Sketch of proof: (i) For each $s\in S$ the map $A\times B\to A\otimes_R B$ given by $(a,b)\mapsto sa\otimes b$ is $R$-middle linear, and therefore induces a unique group homomorphisma. $\alpha_s : A\otimes_R B\to A\otimes_R B$ such that $\alpha_s(a\otimes b)= sa\otimes b$. For each element $u=\sum_{i=1}^na_i\otimes b_i\in A\otimes_R B$ define $su$ to be the element $\alpha_s(u)=\sum_{i=1}^n \alpha_s (a_i\otimes b_i) = \sum_{i=1}^n s a_i \otimes b_i$. Since $\alpha_s$ is a homomorphism, this action of $S$ is well defined (that is, independent of how $u$ is written as a sum of generators). It is now easy to verify that $A\otimes_R B$ is a left $S$-module.
(1) Is statement of theorem precise? I mean scalar multiplication is only defined for generators of $A\otimes_R B$. By axiom of left $S$-module, we have $$s(\sum_{i=1}^na_i\otimes b_i)= \sum_{i=1}^n s(a_i\otimes b_i)= \sum_{i=1}^n s a_i\otimes b_i.$$ But well-defined of scalar multiplication on generator don’t extend over to arbitrary element of $A\otimes_R B$.
(2) Author’s proof of theorem is really cleaver; scalar multiplication is well-defined follows from $\alpha_s$ is well-defined.

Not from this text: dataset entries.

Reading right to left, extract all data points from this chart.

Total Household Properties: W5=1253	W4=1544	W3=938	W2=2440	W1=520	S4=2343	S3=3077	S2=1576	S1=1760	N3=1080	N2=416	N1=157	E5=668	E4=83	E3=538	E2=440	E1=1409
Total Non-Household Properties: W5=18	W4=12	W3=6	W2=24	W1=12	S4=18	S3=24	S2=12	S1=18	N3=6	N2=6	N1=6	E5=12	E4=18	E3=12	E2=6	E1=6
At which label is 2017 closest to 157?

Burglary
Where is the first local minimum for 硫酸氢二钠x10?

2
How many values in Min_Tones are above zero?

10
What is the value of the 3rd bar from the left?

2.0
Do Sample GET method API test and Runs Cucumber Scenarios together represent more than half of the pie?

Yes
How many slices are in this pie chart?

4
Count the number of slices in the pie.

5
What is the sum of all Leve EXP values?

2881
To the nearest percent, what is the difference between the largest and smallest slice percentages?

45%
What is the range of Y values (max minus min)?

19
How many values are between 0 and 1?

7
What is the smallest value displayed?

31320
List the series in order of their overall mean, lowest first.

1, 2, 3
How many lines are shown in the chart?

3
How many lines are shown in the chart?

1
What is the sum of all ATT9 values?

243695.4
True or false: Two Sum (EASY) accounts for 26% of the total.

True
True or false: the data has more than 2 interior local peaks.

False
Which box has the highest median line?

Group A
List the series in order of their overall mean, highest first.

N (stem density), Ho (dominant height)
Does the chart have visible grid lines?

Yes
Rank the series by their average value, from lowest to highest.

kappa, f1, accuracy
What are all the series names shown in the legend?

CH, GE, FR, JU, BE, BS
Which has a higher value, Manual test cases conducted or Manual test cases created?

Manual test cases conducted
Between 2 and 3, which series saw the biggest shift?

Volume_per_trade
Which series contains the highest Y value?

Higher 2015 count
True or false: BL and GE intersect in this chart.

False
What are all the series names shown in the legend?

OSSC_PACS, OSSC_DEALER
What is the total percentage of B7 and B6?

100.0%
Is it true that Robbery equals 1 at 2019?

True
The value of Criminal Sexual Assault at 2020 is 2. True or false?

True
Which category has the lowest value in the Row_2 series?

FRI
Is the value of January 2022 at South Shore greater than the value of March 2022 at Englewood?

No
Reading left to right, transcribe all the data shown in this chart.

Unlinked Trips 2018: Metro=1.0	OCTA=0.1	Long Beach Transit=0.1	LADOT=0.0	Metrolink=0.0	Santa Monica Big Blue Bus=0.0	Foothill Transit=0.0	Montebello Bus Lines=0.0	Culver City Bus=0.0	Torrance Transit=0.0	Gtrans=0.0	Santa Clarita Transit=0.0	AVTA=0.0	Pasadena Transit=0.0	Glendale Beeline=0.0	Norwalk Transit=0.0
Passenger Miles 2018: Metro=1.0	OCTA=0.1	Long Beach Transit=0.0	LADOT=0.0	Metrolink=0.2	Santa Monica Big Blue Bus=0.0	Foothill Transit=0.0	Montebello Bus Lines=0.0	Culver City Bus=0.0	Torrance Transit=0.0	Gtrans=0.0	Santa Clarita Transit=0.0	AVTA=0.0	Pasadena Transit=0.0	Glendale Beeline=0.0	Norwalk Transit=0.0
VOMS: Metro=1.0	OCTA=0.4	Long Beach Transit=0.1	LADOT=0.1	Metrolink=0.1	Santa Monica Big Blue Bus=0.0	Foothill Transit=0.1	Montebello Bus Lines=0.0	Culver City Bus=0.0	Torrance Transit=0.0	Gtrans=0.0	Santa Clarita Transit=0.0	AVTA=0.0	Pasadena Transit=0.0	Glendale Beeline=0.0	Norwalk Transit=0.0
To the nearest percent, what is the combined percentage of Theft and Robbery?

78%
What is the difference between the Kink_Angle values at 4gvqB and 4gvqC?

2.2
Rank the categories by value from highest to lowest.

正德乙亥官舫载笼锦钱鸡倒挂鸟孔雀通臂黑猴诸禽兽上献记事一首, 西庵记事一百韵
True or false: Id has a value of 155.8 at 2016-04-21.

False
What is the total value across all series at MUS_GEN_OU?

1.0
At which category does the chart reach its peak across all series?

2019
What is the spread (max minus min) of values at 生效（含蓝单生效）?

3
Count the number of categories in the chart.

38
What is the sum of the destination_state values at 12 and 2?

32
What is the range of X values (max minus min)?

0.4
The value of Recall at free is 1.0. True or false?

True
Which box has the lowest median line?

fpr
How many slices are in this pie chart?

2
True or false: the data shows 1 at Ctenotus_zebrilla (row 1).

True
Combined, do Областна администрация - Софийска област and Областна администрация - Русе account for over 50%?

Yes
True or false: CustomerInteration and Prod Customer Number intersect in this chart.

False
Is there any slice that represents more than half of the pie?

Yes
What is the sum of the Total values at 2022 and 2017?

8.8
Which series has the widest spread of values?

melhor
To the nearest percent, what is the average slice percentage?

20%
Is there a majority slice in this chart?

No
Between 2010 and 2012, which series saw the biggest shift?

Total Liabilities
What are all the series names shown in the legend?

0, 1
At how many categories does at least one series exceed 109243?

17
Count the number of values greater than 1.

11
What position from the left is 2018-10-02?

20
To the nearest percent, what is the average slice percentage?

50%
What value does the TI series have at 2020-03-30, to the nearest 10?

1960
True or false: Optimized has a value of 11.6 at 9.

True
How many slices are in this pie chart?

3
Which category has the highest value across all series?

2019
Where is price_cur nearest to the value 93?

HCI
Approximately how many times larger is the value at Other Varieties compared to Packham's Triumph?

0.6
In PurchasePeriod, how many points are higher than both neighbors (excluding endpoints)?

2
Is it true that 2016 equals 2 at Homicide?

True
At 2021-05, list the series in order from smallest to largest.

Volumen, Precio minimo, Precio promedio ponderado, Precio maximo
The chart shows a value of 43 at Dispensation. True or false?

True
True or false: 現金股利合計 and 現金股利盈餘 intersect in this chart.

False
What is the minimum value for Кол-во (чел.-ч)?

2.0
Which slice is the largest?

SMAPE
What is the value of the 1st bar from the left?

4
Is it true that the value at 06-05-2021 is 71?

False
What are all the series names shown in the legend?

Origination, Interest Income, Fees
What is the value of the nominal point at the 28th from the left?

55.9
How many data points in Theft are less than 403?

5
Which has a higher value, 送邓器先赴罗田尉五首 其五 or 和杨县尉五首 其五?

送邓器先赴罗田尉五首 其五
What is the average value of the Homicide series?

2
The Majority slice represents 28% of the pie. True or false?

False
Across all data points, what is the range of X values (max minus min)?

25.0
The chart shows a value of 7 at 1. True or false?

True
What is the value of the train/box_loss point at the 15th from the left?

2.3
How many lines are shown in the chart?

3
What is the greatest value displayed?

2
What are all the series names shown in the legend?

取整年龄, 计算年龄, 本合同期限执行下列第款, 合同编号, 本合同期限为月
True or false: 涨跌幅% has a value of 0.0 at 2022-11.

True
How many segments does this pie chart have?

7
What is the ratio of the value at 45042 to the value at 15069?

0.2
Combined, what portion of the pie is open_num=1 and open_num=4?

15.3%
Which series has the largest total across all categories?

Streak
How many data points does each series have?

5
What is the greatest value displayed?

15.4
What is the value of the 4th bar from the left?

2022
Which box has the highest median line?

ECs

I am trying to prove scalar multiplication is well-defined on generators of $A\otimes_R B=F/K$ using direct approach. If $a\otimes b=c\otimes d$, then $sa\otimes b = sc\otimes d$. Suppose $a\otimes b=c\otimes d$$\iff$$(a,b)-(c,d)\in K$. We need to show $(sa,b)-(sc,d)\in K$. How to progress from here?